*ABOUT THIS TASK:* Among the entries that follow, find the lines holding "della" and say how many there are, with no other words.

>>>

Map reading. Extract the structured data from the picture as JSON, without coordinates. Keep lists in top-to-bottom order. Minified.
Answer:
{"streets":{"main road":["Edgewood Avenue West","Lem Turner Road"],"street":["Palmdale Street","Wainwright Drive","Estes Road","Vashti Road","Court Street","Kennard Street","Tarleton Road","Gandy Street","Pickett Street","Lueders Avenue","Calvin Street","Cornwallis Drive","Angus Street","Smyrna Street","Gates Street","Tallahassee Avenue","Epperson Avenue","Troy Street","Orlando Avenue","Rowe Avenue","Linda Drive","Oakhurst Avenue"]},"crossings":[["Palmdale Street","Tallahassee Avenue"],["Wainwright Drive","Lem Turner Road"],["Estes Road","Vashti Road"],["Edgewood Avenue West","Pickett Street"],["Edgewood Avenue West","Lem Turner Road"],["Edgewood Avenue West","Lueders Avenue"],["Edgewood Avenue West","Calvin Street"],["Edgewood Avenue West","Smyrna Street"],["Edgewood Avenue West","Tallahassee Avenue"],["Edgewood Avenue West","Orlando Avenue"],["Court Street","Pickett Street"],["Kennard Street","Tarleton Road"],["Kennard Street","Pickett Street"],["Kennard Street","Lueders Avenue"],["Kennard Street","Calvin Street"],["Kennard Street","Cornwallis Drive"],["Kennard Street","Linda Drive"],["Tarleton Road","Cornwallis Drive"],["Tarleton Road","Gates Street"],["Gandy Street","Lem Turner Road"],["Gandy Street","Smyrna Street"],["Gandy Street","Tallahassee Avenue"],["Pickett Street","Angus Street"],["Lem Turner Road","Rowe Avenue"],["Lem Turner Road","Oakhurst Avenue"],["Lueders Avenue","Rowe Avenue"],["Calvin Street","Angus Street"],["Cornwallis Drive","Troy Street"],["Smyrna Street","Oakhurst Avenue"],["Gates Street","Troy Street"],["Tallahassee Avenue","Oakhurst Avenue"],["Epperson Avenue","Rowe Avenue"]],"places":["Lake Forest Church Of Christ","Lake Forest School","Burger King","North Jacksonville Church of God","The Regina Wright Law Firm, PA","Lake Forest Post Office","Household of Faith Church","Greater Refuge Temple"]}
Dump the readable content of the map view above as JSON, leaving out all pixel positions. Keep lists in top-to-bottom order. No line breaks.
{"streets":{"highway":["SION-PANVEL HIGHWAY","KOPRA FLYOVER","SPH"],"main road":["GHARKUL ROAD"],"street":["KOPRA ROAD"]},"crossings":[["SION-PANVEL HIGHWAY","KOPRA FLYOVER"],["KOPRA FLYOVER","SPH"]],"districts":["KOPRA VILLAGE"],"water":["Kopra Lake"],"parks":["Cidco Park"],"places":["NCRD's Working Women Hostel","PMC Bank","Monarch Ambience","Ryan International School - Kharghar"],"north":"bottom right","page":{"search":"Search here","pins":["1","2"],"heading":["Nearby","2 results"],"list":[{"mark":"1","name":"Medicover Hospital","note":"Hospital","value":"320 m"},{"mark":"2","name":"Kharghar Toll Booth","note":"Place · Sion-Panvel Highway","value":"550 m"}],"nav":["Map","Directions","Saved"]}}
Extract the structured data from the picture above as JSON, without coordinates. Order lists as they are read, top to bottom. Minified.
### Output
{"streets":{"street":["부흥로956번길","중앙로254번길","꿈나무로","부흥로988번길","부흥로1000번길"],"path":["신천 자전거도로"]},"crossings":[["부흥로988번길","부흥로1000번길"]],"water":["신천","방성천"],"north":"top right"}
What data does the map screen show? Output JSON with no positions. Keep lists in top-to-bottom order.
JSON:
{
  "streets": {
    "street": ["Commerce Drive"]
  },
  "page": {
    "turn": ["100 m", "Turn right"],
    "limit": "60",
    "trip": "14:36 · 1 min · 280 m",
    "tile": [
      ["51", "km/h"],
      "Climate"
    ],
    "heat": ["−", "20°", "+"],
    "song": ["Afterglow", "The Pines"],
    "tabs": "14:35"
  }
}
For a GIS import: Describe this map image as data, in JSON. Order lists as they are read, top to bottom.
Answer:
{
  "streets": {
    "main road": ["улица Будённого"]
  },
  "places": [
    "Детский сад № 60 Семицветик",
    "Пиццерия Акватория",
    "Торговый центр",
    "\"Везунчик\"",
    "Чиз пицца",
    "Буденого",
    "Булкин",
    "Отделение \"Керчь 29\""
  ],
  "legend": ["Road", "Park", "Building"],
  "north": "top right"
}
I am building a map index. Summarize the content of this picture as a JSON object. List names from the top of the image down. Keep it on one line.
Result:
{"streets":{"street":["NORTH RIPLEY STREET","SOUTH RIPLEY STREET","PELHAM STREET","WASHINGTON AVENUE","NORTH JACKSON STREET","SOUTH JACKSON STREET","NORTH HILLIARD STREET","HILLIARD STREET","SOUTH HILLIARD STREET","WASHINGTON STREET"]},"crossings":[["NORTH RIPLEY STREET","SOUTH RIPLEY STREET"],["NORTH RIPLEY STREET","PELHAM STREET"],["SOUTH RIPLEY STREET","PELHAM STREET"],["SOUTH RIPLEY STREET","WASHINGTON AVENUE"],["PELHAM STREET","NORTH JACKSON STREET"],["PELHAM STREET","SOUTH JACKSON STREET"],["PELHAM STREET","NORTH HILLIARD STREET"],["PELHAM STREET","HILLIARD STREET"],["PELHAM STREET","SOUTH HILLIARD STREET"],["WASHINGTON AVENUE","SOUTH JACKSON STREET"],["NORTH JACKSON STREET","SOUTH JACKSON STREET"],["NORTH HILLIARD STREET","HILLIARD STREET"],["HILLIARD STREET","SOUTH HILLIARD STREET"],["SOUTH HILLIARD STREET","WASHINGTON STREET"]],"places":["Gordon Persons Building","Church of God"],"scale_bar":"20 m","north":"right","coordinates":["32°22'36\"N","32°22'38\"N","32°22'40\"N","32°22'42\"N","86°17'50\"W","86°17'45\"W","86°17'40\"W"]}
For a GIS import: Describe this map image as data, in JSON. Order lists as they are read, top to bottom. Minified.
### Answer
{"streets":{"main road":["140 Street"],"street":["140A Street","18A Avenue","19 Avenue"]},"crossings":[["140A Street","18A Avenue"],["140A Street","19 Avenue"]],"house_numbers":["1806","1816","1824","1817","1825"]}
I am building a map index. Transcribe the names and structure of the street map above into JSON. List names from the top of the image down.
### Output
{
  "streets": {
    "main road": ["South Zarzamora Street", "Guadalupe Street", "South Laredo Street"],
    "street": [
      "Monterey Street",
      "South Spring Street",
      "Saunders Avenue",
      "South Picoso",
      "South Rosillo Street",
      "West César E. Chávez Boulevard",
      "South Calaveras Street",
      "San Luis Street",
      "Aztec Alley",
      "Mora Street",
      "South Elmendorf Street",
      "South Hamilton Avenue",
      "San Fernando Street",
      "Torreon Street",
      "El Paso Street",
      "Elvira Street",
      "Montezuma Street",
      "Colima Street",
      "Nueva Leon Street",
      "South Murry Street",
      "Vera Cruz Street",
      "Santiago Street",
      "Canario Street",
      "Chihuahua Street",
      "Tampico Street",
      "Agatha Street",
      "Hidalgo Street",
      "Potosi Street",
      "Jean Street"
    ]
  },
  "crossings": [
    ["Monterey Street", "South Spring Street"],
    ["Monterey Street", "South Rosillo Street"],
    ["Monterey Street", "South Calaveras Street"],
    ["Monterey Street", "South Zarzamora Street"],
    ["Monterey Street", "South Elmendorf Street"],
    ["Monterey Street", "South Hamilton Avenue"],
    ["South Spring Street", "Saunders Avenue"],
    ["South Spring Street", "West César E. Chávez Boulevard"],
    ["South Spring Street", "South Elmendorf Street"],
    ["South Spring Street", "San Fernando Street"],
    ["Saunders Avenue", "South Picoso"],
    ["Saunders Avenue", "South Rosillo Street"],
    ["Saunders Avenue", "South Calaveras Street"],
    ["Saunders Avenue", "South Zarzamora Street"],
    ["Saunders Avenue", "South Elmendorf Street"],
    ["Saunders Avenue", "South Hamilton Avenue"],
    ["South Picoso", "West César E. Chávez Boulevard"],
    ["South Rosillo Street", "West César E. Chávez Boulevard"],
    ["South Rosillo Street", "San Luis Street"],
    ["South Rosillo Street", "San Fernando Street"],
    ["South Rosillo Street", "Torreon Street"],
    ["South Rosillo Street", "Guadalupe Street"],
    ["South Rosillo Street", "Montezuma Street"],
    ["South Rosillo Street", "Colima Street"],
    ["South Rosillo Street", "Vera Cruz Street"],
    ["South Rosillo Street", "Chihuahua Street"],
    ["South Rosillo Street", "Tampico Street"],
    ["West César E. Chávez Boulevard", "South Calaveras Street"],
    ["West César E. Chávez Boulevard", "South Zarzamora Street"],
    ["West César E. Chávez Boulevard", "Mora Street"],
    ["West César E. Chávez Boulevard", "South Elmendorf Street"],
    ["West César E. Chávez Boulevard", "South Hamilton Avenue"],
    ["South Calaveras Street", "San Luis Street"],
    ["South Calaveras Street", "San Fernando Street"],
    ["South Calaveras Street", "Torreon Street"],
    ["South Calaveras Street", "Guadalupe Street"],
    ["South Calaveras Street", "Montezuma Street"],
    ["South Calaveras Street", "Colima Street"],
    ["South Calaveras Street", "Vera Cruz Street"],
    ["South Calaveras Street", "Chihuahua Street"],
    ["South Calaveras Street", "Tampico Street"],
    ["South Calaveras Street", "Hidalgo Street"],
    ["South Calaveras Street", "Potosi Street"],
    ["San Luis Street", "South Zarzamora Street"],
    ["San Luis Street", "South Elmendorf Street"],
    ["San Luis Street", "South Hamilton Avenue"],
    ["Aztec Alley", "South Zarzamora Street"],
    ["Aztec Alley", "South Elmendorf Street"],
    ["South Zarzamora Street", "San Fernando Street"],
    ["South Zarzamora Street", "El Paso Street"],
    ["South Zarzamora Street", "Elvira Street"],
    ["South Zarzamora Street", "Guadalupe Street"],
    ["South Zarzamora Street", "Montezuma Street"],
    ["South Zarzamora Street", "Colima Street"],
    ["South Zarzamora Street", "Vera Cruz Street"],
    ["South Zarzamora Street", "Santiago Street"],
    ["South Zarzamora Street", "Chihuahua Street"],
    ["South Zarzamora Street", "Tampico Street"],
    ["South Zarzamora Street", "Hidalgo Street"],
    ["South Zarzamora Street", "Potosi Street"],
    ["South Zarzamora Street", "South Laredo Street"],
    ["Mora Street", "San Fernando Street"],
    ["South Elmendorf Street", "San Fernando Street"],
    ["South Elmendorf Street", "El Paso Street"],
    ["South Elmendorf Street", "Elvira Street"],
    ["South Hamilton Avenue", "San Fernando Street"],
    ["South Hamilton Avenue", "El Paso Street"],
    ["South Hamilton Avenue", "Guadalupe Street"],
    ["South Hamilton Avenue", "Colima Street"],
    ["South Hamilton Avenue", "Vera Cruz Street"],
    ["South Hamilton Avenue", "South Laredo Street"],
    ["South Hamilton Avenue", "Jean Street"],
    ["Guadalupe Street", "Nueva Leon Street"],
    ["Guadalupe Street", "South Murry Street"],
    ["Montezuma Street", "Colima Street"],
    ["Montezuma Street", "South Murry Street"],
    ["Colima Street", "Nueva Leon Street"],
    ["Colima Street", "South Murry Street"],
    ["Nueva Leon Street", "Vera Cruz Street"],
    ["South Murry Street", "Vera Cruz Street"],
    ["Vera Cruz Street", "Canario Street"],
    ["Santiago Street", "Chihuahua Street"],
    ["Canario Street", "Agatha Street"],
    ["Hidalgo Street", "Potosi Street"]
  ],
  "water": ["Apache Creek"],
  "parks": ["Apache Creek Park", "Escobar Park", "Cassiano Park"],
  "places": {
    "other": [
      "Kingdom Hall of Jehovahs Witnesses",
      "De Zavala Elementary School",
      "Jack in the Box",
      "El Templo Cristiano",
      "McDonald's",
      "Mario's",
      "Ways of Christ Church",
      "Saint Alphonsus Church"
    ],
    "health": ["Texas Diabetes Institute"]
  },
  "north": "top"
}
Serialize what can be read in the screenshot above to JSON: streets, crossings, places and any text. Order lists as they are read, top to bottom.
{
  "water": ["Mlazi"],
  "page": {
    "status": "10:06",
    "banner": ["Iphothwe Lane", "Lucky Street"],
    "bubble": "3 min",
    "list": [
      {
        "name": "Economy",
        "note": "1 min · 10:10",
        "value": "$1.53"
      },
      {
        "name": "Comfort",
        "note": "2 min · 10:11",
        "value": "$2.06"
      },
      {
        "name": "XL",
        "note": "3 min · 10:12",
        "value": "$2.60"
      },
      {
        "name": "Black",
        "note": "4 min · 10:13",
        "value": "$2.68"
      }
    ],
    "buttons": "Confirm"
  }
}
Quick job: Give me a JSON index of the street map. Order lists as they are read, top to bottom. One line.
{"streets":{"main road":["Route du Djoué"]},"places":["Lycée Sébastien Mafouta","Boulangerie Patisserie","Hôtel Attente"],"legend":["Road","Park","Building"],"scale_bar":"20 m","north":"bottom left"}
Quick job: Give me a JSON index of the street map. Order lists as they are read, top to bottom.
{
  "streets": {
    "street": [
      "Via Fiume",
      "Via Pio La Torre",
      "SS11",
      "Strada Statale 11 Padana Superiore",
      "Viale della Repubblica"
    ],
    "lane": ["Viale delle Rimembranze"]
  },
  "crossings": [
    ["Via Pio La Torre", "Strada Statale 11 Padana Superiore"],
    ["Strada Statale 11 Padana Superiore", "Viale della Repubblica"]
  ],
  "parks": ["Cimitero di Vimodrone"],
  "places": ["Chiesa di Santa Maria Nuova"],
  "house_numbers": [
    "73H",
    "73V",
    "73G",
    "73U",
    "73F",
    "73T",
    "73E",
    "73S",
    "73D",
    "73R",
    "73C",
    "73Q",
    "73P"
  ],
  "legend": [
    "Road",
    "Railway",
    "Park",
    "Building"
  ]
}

<<<

*EXPECTED ANSWER:* 2